The 15V zener lifts the voltage to 27V. 1n4148 can be avoided I guess. The waveform distorts only when the mosfet is soldered. just before that the waveform at the gate is perfect. Could esd be a problem. i'll repost the schematic with designators tomorrow.

 

No.
The P-channel gate voltage is not driven to +27V which is higher than the 24V supply.
The NPN emitter-follower base might be driven as high as +5V then its emitter goes to +4.3V. Then the gate of the P-channel Mosfet goes to (15V + 4.3V=) +19.3V and is never turned off.

 

The 15V zener lifts the voltage to 27V. 1n4148 can be avoided I guess. The waveform distorts only when the mosfet is soldered. just before that the waveform at the gate is perfect. Could esd be a problem. i'll repost the schematic with designators tomorrow.

The diode is a clamping diode.

No.
The P-channel gate voltage is not driven to +27V which is higher than the 24V supply.
The NPN emitter-follower base might be driven as high as +5V then its emitter goes to +4.3V. Then the gate of the P-channel Mosfet goes to (15V + 4.3V=) +19.3V and is never turned off.

Output of the transistors is going from 0-12V; 12+15=27V

 

The output of the emitter-follower transistors go to +12V only if the base of the NPN goes to +12.7V.
But since the base goes only to 5V or less then the gate of the P-channel Mosfet goes to 4.3V+15V= 19.3V that does not turn off the P-channel Mosfet.

To fix that then you need a 20V zener diode but then when the PNP transistor gets 0V on its base, its emitter is +0.7V and the gate of the p-channel Mosfet will be +20.7V which is not low enough for it to turn on.

Therefore you need logic-level Mosfets or level shifters.

 

The output of the emitter-follower transistors go to +12V only if the base of the NPN goes to +12.7V.
But since the base goes only to 5V or less then the gate of the P-channel Mosfet goes to 4.3V+15V= 19.3V that does not turn off the P-channel Mosfet.

To fix that then you need a 20V zener diode but then when the PNP transistor gets 0V on its base, its emitter is +0.7V and the gate of the p-channel Mosfet will be +20.7V which is not low enough for it to turn on.

Therefore you need logic-level Mosfets or level shifters.

I'm sorry input is going from 0-12V at the base of transistor..Now what could be the problem?

 

How will you increase the input from 5V to 12V?
Now the 15V zener has a voltage too high so the P-channel Mosfet is not fully turned on.
The 10k resistor feeding the high capacitance of the P-channel Mosfet gate turns it off VERY slowly. At any frequency it will never turn off.

 

How will you increase the input from 5V to 12V?
Now the 15V zener has a voltage too high so the P-channel Mosfet is not fully turned on.
The 10k resistor feeding the high capacitance of the P-channel Mosfet gate turns it off VERY slowly. At any frequency it will never turn off.

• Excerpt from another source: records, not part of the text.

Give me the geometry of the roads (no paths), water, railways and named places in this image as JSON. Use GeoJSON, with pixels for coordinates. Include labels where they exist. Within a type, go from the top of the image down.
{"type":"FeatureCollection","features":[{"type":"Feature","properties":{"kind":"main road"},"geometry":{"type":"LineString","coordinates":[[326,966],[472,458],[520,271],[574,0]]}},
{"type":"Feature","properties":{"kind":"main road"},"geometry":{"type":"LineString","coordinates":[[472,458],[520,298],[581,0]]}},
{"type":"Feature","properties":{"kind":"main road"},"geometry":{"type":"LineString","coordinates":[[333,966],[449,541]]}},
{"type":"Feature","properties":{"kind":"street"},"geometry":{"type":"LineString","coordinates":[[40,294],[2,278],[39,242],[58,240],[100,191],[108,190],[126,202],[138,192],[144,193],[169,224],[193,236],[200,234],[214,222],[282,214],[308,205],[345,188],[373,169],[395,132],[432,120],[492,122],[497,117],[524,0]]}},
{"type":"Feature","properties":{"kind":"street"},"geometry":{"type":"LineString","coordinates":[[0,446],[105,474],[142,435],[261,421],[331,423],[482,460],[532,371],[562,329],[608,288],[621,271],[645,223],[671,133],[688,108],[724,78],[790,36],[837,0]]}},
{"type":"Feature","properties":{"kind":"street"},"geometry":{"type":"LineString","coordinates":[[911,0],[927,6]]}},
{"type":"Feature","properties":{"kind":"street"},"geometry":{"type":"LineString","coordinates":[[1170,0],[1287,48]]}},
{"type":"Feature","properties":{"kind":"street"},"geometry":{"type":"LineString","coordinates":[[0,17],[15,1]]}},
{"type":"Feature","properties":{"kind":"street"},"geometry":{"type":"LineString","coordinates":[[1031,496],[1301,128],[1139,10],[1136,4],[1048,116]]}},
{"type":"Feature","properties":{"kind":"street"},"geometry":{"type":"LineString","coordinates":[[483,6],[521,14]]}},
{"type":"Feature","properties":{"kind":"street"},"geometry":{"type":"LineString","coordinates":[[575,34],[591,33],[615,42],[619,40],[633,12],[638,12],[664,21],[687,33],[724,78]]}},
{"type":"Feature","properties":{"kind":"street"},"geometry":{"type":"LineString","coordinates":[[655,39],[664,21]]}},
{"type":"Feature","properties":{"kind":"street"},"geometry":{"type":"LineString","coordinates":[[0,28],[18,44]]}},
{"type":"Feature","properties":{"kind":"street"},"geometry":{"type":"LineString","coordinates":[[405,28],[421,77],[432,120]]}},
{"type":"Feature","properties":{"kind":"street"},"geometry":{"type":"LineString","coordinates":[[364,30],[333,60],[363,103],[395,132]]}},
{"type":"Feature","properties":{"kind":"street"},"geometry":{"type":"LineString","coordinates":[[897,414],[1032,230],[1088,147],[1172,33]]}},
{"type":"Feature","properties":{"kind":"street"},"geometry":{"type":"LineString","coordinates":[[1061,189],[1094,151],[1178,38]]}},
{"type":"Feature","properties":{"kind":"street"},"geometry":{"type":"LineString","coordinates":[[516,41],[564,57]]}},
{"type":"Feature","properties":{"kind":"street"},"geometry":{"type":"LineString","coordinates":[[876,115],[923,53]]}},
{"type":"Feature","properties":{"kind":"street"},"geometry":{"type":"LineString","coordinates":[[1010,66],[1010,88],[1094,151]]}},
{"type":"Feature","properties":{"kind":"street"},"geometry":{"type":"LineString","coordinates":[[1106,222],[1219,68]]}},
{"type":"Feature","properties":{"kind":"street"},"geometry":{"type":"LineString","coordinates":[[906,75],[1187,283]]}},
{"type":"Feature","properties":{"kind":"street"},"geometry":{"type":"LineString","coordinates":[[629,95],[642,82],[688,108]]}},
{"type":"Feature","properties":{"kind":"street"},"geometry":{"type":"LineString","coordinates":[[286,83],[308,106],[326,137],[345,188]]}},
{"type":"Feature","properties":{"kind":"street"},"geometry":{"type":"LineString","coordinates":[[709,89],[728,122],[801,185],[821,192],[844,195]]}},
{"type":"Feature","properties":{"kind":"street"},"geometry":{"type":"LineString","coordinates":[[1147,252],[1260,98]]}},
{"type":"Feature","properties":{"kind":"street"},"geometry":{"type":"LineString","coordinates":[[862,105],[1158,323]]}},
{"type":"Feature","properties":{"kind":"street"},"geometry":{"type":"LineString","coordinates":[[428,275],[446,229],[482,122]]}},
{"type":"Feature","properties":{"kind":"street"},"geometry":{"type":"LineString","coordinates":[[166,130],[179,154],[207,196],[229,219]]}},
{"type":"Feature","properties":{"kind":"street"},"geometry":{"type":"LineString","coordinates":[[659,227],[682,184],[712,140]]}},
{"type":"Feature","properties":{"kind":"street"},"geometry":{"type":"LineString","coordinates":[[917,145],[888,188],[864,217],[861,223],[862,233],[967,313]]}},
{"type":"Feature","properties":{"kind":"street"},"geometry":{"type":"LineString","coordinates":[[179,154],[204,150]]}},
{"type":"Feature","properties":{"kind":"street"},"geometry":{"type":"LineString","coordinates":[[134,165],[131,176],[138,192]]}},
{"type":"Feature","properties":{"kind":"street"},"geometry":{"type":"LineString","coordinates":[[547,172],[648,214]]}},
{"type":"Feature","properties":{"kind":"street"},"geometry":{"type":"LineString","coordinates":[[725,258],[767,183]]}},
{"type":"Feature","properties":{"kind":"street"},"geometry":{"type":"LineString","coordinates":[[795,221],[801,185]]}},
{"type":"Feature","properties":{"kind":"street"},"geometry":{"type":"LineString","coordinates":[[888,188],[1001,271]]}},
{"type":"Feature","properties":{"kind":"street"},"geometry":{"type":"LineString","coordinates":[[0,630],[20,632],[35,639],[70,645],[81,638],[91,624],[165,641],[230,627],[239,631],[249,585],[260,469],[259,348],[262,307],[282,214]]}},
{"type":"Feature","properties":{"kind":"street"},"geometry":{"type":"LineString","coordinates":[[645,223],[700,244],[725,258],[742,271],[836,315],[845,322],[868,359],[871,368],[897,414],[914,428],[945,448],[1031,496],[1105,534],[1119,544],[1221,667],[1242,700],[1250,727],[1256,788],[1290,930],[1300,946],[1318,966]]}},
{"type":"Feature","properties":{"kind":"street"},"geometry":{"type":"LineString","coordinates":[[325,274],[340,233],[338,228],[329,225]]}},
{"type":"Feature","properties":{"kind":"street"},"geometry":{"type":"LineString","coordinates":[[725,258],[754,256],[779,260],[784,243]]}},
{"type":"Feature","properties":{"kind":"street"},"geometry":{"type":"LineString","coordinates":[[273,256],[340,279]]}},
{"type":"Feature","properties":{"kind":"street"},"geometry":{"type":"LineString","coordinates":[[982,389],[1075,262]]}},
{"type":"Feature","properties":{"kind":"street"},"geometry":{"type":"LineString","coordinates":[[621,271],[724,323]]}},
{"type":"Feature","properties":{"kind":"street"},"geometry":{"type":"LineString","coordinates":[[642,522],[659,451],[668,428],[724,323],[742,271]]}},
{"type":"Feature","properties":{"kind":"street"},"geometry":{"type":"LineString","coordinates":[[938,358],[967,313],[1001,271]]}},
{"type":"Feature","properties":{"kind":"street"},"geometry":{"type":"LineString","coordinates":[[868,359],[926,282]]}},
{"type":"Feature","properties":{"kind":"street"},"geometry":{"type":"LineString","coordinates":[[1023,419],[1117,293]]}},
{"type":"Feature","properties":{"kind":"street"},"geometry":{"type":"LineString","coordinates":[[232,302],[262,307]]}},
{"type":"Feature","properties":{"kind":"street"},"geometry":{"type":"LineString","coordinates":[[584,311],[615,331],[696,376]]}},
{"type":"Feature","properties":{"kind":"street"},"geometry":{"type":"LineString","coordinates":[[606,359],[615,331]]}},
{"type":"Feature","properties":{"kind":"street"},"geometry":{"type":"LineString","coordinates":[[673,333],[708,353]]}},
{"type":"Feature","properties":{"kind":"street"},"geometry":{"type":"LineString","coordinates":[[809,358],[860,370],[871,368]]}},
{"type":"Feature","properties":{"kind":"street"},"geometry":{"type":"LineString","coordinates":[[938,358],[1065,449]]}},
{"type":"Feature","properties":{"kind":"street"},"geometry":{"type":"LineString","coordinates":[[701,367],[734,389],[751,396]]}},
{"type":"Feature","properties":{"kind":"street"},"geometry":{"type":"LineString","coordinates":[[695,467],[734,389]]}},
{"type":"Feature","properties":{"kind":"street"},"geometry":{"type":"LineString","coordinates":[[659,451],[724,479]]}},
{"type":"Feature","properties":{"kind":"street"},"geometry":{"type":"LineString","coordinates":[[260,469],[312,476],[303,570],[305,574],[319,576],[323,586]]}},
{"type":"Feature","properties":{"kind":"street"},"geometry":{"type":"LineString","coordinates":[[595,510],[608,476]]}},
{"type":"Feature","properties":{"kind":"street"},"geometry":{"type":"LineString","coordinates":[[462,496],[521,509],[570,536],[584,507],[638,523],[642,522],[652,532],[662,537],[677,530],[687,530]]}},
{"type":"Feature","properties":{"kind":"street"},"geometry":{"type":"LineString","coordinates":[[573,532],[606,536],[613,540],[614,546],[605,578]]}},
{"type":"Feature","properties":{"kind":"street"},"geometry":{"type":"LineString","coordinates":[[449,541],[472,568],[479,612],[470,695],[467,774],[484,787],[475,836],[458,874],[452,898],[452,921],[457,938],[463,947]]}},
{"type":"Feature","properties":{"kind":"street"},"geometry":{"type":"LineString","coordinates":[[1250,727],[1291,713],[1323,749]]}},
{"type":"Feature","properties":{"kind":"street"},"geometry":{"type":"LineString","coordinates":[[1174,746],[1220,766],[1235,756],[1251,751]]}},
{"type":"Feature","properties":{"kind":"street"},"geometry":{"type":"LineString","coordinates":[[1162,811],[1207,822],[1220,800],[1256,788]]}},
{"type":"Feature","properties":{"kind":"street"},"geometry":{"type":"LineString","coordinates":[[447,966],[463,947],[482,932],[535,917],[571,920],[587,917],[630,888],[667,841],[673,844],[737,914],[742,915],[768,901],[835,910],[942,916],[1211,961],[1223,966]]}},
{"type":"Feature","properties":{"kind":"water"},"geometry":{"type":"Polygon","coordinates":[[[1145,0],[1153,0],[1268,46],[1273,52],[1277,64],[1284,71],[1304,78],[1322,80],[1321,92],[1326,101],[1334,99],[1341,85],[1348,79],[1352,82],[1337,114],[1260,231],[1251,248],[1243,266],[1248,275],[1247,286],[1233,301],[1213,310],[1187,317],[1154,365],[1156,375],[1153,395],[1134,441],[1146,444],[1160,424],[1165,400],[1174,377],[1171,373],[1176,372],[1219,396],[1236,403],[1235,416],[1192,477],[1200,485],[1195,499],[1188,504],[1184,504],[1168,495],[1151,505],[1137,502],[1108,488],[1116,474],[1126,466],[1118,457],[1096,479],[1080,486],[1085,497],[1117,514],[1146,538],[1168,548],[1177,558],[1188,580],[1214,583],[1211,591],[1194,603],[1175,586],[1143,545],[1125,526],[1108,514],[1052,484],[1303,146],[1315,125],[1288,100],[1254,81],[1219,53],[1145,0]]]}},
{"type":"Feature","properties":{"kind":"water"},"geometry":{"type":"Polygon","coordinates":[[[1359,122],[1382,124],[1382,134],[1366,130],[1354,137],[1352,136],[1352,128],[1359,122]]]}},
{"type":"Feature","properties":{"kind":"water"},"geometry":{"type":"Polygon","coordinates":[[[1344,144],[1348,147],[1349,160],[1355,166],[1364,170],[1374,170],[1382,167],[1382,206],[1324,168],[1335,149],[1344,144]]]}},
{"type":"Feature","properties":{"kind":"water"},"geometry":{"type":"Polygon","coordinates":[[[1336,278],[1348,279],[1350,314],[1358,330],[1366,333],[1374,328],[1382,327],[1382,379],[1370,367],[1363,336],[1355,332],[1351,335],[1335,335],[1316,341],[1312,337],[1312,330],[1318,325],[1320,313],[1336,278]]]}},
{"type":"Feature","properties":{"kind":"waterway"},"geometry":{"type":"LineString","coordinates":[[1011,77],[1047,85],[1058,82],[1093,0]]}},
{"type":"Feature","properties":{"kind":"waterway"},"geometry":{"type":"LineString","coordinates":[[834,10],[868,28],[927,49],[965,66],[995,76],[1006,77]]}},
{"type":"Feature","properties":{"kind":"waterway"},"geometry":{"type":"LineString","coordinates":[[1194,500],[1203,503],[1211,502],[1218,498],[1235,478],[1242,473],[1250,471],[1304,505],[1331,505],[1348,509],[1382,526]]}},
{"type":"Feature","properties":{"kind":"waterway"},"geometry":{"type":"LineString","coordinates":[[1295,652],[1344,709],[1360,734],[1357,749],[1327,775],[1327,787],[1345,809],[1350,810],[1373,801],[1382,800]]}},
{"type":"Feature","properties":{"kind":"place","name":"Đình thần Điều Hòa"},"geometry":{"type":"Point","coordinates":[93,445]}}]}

Firstly, today is guru Purnima, where teachers are thanked for sharing their knowledge. So I thank you and all others on this platform.

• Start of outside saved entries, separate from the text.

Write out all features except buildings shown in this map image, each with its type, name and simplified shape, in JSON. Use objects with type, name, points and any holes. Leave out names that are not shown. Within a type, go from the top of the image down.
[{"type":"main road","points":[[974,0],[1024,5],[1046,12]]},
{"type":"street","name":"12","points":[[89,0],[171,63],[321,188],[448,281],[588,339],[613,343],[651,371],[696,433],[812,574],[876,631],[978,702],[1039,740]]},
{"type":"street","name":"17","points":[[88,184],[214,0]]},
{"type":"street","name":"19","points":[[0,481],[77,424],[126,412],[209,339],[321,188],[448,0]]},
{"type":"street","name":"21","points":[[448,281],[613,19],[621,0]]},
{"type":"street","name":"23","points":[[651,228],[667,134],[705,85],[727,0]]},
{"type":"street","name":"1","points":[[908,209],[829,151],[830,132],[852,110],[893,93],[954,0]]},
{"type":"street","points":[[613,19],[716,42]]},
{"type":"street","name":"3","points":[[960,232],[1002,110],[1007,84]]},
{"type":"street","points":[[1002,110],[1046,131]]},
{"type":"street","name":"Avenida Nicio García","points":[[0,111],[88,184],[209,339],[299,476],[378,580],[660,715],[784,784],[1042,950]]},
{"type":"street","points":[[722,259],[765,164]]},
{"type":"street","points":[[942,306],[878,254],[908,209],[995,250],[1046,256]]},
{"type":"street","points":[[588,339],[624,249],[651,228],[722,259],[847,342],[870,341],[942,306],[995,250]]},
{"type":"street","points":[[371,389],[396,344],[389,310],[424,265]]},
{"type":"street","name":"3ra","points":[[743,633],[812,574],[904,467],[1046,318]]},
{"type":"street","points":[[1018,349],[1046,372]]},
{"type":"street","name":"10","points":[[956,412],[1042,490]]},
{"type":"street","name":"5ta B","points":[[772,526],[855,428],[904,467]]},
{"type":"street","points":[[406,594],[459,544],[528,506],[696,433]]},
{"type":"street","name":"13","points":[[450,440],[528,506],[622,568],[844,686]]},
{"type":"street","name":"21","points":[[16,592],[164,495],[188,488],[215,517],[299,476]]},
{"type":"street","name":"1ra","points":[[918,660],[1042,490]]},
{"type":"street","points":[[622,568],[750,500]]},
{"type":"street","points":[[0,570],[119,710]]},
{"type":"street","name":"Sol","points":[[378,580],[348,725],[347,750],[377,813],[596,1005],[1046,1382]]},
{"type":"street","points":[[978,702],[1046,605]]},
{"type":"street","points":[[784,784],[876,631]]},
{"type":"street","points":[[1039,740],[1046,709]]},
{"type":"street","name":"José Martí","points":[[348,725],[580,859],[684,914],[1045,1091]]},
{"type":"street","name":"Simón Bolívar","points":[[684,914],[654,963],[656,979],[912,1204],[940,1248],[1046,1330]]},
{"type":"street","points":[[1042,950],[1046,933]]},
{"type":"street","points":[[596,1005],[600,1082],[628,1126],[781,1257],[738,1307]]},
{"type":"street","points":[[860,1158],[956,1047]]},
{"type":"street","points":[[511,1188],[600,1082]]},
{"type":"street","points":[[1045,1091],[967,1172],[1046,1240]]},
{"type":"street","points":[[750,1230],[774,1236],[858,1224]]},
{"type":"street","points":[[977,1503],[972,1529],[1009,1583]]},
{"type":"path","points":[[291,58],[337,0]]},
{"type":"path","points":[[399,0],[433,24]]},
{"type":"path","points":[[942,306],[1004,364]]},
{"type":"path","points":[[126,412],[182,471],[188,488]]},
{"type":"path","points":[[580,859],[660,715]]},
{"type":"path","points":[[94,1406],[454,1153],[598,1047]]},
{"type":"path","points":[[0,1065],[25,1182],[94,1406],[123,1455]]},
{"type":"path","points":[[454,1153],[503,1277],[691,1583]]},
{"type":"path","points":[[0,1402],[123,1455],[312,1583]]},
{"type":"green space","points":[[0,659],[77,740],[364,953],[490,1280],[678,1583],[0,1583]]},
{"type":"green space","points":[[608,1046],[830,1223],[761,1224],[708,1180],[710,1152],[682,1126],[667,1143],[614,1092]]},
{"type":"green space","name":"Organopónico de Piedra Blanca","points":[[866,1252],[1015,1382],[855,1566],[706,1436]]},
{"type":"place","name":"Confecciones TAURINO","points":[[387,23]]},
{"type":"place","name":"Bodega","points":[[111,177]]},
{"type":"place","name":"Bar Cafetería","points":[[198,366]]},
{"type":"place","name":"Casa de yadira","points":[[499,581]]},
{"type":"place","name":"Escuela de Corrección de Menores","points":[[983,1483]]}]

The mosfet I'm using has Vgsth as 2-4V not 10V. I'll change the resistor to 1K and check the results.

 

The Vgs threshold of a Mosfet is when it barely conducts only 0.25mA which is almost turned off. The low on-resistance is when Vgs is 10V.
The IRF9Z24 Mosfet is an ordinary Vgs=10V Mosfet, it is not "logic-level".

You need a logic level P-channel Mosfet, a 1K resistor and a lower frequency (20kHz?). Get rid of the useless diode.